Thursday, January 10, 2008

It's Not About the Accident

This is a story about a wound. And a scar. And a memory. But it’s not really a story about the accident. That is secondary.

Oddly enough, most stories are more about the wound. And the scar. And the memory. The accident is almost incidental. What really happened takes back seat to what is chosen to be remembered. Either intentionally or unintentionally. Broken limbs or broken hearts; it all sorts out the same way.

My wound takes me back to about age 8 or 9. It must have been summer, since my knees were bare. As you might guess, it was a knee wound. But not just any knee wound. And certainly not your average knee wound. As unexpected as snow in July, my stumble in the back hallway of my childhood home, where my right knee slammed into the wall as it met the floor (cushioned lusciously by the recently installed gold carpet to coordinate with the new wallpaper) produced a gash the size of a walnut in my knee.

Sitting back on my butt to recover from my stumble, I didn’t take in what had happened. After all, what was there to injure me? An unnoteworthy fall, by a healthy grade schooler, who went down, as I recall, unencumbered, in an empty, well-maintained hallway. There was no need to think otherwise. Yet there it was. And as I caught my breath (and no doubt my cool), rocking there in the hallway, a warm goo appeared on my knee. Accompanied by an incredibly large hole from an incredibly mundane fall.

Somehow my dad appeared on the scene, either having sensed the drama unfolding, or maybe I called to him. He surveyed the situation, no doubt making a comment intended to cheer and distract me. He fetched his first aid kit to clean the wound (he was, he’d informed me at a much younger age, an Army medic and was therefore highly trained to address any circumstances requiring first aid. I later figured out this was just a tale, but it worked its charm for many years.) Despite the intensity of this injury, he was up to the challenge and went to work. The gouge that most likely would have benefitted from a real doctor’s stitches was handily butterflied with two standard Band-aids. Dad pulled the skin as tight as he could from one side of the cut to the other, bringing the two jagged edges together in a satisfactory close. As he leaned back on his heels to admire his work, I remember wondering even then, “Was this too big a deal for two of J&J’s standard issues?” But who was I to question the medic? Who was I to doubt my Dad?

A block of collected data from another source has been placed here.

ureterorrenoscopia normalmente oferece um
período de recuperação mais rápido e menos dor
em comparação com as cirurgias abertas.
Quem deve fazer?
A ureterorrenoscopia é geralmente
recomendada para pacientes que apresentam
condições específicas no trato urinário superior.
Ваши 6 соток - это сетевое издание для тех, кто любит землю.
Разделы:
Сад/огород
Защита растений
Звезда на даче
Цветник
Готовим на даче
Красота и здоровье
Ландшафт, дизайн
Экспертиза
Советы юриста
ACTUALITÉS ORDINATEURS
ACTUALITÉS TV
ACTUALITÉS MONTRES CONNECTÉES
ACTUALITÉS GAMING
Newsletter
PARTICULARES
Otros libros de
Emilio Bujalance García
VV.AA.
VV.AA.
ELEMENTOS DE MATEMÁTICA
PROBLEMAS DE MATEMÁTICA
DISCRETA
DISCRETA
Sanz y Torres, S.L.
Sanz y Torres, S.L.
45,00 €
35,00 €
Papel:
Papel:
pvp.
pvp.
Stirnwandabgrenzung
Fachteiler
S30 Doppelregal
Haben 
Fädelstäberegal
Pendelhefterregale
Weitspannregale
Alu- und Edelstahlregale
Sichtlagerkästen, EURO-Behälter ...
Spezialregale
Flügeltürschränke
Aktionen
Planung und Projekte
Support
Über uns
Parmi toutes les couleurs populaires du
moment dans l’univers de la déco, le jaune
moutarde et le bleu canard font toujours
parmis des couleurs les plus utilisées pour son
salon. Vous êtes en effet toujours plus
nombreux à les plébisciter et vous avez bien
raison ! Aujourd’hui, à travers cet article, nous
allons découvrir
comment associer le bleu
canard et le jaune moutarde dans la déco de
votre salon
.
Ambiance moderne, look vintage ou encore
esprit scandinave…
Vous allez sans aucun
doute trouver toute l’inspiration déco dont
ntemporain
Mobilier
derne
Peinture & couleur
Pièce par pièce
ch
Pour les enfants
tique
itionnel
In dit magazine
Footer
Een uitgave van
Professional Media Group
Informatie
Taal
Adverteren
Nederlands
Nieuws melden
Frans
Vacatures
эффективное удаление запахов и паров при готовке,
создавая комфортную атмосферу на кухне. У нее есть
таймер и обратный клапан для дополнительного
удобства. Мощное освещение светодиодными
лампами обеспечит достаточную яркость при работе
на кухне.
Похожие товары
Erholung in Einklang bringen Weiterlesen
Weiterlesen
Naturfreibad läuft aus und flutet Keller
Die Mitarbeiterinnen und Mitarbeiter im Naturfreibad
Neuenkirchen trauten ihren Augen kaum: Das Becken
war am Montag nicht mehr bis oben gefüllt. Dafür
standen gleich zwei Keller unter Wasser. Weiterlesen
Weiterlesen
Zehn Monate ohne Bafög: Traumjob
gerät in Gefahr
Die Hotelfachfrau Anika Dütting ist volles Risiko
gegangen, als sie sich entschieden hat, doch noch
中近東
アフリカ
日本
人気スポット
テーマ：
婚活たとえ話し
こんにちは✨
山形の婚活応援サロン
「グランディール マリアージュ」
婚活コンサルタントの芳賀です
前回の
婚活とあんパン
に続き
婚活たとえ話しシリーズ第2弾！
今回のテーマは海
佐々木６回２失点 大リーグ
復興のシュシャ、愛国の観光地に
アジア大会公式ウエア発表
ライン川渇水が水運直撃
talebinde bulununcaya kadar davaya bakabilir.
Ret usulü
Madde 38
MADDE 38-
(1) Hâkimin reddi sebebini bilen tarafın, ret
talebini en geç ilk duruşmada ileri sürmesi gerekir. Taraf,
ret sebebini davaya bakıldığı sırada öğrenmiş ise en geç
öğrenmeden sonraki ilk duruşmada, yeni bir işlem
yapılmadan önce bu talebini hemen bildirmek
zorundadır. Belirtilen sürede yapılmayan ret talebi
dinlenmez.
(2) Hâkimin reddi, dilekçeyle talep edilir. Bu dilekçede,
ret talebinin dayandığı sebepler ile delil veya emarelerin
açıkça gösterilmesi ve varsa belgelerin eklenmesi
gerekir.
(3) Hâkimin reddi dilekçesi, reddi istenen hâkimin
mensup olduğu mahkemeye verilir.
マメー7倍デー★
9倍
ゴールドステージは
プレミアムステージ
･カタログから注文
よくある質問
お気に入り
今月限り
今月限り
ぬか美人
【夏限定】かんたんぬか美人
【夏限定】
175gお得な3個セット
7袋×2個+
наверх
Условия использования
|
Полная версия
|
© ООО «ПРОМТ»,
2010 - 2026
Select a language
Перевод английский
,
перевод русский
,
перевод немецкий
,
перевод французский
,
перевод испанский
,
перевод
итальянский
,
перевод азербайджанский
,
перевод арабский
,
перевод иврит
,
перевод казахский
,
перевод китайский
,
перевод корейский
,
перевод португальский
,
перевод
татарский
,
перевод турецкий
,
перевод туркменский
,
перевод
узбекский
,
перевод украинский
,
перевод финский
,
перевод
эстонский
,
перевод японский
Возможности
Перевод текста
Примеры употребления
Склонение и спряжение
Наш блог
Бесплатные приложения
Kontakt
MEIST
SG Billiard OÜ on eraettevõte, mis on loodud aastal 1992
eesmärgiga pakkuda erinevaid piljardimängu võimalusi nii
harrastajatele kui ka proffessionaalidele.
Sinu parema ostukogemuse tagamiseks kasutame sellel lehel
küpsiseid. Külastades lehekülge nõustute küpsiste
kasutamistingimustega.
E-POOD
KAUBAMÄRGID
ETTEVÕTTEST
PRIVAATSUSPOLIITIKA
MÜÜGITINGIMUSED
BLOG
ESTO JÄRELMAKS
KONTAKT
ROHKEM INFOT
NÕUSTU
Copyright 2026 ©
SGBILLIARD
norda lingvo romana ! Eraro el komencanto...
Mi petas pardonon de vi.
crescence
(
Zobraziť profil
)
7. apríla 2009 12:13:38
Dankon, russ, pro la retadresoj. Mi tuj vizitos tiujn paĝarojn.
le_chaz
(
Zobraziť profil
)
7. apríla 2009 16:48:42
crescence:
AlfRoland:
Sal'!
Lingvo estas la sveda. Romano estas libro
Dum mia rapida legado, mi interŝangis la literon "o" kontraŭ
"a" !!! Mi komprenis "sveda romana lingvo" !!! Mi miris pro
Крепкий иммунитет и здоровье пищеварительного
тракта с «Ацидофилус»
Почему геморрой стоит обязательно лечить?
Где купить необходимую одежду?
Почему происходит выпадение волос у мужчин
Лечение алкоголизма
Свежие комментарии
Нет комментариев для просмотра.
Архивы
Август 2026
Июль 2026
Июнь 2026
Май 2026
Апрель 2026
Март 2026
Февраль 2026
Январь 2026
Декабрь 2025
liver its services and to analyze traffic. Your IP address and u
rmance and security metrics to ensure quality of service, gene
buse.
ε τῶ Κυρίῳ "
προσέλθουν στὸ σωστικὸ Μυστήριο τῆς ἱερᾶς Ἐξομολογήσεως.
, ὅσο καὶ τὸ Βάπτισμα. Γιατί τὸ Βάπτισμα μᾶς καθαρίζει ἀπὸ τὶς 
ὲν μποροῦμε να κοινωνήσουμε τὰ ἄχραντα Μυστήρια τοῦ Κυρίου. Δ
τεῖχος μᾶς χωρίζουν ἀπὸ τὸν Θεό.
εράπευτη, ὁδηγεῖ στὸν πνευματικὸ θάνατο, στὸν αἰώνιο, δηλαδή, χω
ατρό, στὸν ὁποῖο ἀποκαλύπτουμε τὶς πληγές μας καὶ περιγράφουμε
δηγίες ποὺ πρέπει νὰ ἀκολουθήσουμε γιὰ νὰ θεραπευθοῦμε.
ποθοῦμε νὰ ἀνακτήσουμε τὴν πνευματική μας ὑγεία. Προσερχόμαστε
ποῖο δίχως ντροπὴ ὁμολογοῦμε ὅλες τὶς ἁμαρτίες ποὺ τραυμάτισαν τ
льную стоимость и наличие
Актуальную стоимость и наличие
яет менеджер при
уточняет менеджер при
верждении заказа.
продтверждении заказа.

We did a search of the accident scene, for evidence of the offender, but nothing turned up. And despite the primitive care my Grand Canyon cut received, it healed reasonably, leaving me with only an impressive, now fading 1 ½” scar, just below my knee cap.

The scar (well earned, I think) and the unsolved mystery still oddly comfort me. Perhaps just transporting me back to my youth. Perhaps giving me a blissful moment alone with Dad, wrapped in his compassion. The wound was just the instigator and the accident, well I haven’t really given much thought about until now.

3 comments:

Amy336 said...

Love Daddy to the Rescue Stories. You're catching up, girl. Good work!

Has Duane seen your scar?

Karen said...

Duane gets to see NOTHING until he agrees to meet with us.

Paris said...

I've got my own scar, thank you very much, on the right leg along the inside of the knee cap. Like Karen's, it is a mystery as to how it cut so clean and deep. I should have had stitches, but that would have cost too much for the family. Now it's a fat disfigurement.